(Recorded data)
::::

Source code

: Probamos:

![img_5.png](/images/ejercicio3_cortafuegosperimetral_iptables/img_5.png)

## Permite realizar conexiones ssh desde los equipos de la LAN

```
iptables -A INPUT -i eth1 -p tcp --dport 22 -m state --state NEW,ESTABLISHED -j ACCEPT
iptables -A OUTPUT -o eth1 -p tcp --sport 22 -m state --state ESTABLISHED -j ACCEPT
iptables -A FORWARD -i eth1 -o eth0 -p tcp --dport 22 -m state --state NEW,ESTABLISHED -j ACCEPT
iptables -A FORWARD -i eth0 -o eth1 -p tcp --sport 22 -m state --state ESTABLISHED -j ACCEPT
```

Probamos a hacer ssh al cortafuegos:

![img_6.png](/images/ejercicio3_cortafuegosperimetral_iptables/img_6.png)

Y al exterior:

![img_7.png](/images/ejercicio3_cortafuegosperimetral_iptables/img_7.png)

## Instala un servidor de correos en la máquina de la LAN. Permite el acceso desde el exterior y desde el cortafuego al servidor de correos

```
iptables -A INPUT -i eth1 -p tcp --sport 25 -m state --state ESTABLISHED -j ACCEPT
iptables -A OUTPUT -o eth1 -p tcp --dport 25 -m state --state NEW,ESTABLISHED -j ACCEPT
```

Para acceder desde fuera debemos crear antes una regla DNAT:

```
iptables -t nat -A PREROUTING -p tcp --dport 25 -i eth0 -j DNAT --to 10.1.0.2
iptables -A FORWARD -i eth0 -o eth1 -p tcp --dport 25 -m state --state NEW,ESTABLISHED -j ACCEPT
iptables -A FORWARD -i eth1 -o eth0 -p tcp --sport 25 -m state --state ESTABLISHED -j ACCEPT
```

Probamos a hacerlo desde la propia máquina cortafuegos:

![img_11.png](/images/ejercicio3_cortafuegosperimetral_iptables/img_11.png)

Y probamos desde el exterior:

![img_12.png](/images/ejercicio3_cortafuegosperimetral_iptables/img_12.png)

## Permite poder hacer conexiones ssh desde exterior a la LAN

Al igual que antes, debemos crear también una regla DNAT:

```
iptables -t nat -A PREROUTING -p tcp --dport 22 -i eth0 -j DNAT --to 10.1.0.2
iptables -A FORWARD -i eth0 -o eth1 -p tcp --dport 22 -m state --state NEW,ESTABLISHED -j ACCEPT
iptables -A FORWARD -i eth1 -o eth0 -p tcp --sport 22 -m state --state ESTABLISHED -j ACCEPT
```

::::

- _EXERCISE DESCRIPTION_:
Output exactly, and only, the lines running from the one that contains "Probamos a hacerlo" through the last line of the entries above.

- _RESPONSE TO THE TASK_:
Probamos a hacerlo desde la propia máquina cortafuegos:

![img_11.png](/images/ejercicio3_cortafuegosperimetral_iptables/img_11.png)

Y probamos desde el exterior:

![img_12.png](/images/ejercicio3_cortafuegosperimetral_iptables/img_12.png)

## Permite poder hacer conexiones ssh desde exterior a la LAN

Al igual que antes, debemos crear también una regla DNAT:

```
iptables -t nat -A PREROUTING -p tcp --dport 22 -i eth0 -j DNAT --to 10.1.0.2
iptables -A FORWARD -i eth0 -o eth1 -p tcp --dport 22 -m state --state NEW,ESTABLISHED -j ACCEPT
iptables -A FORWARD -i eth1 -o eth0 -p tcp --sport 22 -m state --state ESTABLISHED -j ACCEPT
```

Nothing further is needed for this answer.